The CFEM (Common in Fungal Extracellular Membrane) protein domain is unique to fungi, but it is not found in all fungi. Many CFEM domain proteins have been found exclusively from Ascomycota and Basidiomycota, and they were found to be enriched in pathogenic fungi. The CFEM domain is found primarily in glycosylphosphatidylinositol (GPI)-anchored cell-wall proteins, and present in one or more copies, normally with one copy near the N terminus of proteins. CFEM-containing proteins are involved in differentiation, stress response and pathogenicity. CFEM-containing proteins systematically contribute to iron acquisition during saprotrophic and pathogenic growth in filamentous mycopathogens as well as inter-species competition. CFEM proteins have been shown to bind haem and to play crucial roles in extracting it from the host haemoglobin, as well as in mediating its delivery to the fungal cel [1,2,3,4].
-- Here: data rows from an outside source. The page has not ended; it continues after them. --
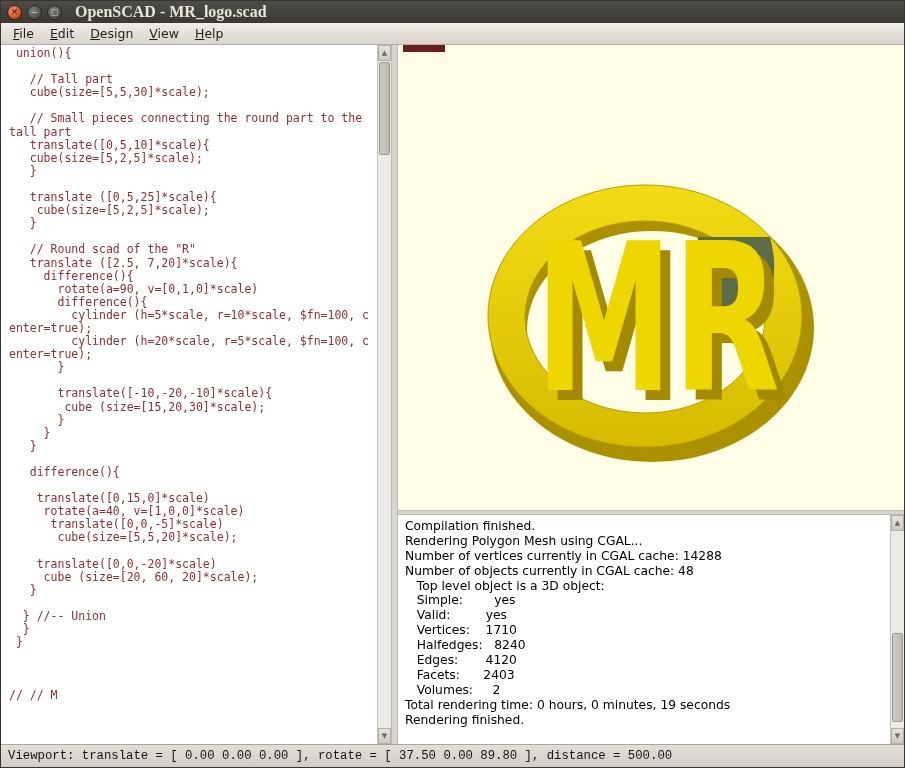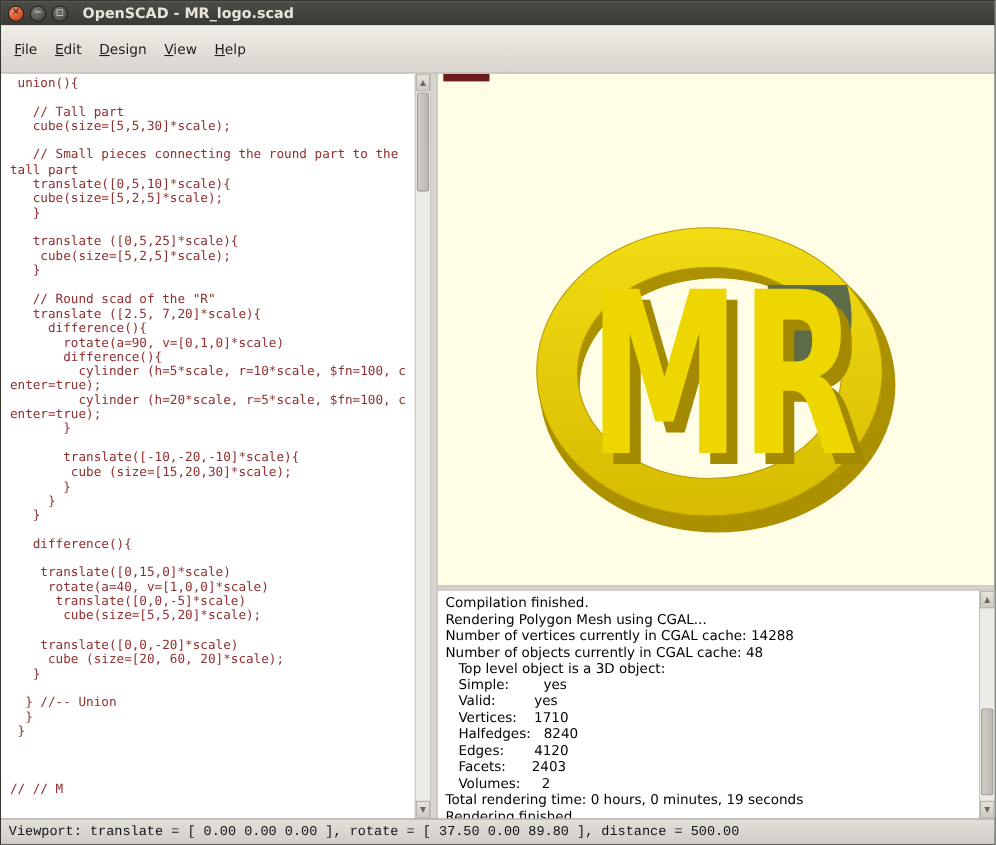--- a/index.html
+++ b/index.html
@@ -23,29 +23,29 @@
   }
   .win-btn {
     width:15px; height:15px; border-radius:50%;
     display:flex; align-items:center; justify-content:center;
     font-size:9px; line-height:1; cursor:pointer;
     border:1px solid #25241f;
   }
   .win-btn.close { background:radial-gradient(circle at 35% 30%, #f2926a, #d9542a 60%, #a33312); color:#3c1505; }
   .win-btn.plain { background:radial-gradient(circle at 35% 30%, #7d7b74, #585650 60%, #3b3a35); color:#d9d6cd; }
   .title {
-    color:#e9e5da; font-weight:bold; font-size:13px;
-    margin-left:8px; white-space:nowrap;
+    color:#e9e5da; font-weight:bold; font-size:16px;
+    margin-left:8px; white-space:nowrap;font-family:Liberation Serif, serif;
   }
   
   .menubar {
     flex:0 0 21px;
     background:linear-gradient(#f0ece6,#d9d4cd);
     border-bottom:1px solid #b4b0a9;
-    display:flex; align-items:center; padding:12px 4px;
+    display:flex; align-items:center; padding:1px 4px;
   }
   .menu-item {
     display:inline-block; padding:2px 8px;
     font-size:12.5px; color:#1d1d1b; cursor:default;
   }
   .menu-item::first-letter { text-decoration:underline; }
   
   .main { flex:1 1 auto; display:flex; min-height:0; }
   .editor-pane {
     flex:0 0 391px; display:flex; background:#ffffff; min-height:0;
The CFEM domain is predominantly comprised of hybrophobic residues. CFEM domains contain eight characteristically spaced cysteine residues with the consensus sequence P-x-C-[AG]-x(2)-C-x(8,12)-C-x(1,4)-D-x(2,5)-C-x-C-x(9,14)-C-x(3,4)-C-x(15,16) (where x is any residue with its range shown). The CFEM domain adopts a helical-basket fold that consists of six α-helices, the third of which is perpendicular to a central bundle of five antiparallel helices (see <PDB:4Y7S>). Overall, the shape of the helical portion resembles a basket that is 'capped' from the top by Helix 3, whereas the long N-terminal loop appears as its 'handle'. The uniqueness of the helical-basket fold appears to stem primarily from the formation of four distinctive disulfide bonds that probably contribute to its rigidity and compactness, as well as to the distinctive orientation between its helices. These S-S bridges are formed between the eight canonical cysteine residues of the CFEM domain. Topologically, helices 2 and 4 are held together via two disulfide bridges, one formed by the first and the seventh cysteine residues (C1-C7) and the second by the second and sixth (C2-C6). Helices 3 and 5 are linked via a single disulfide bond (C5-C8), and Helix 3 is linked to an important haem-interacting loop via the C3-C4 disulfide bridge. The planar haem molecule is bound between a flat hydrophobic platform located on top of the helical basket and a peripheral N-terminal 'handle' extension. Exceptionally, an aspartic residue serves as the CFEM axial ligand, and so confers coordination of Fe(3+) haem, but not of Fe(2+) [1,2].

The profile we developed covers the entire CFEM domain.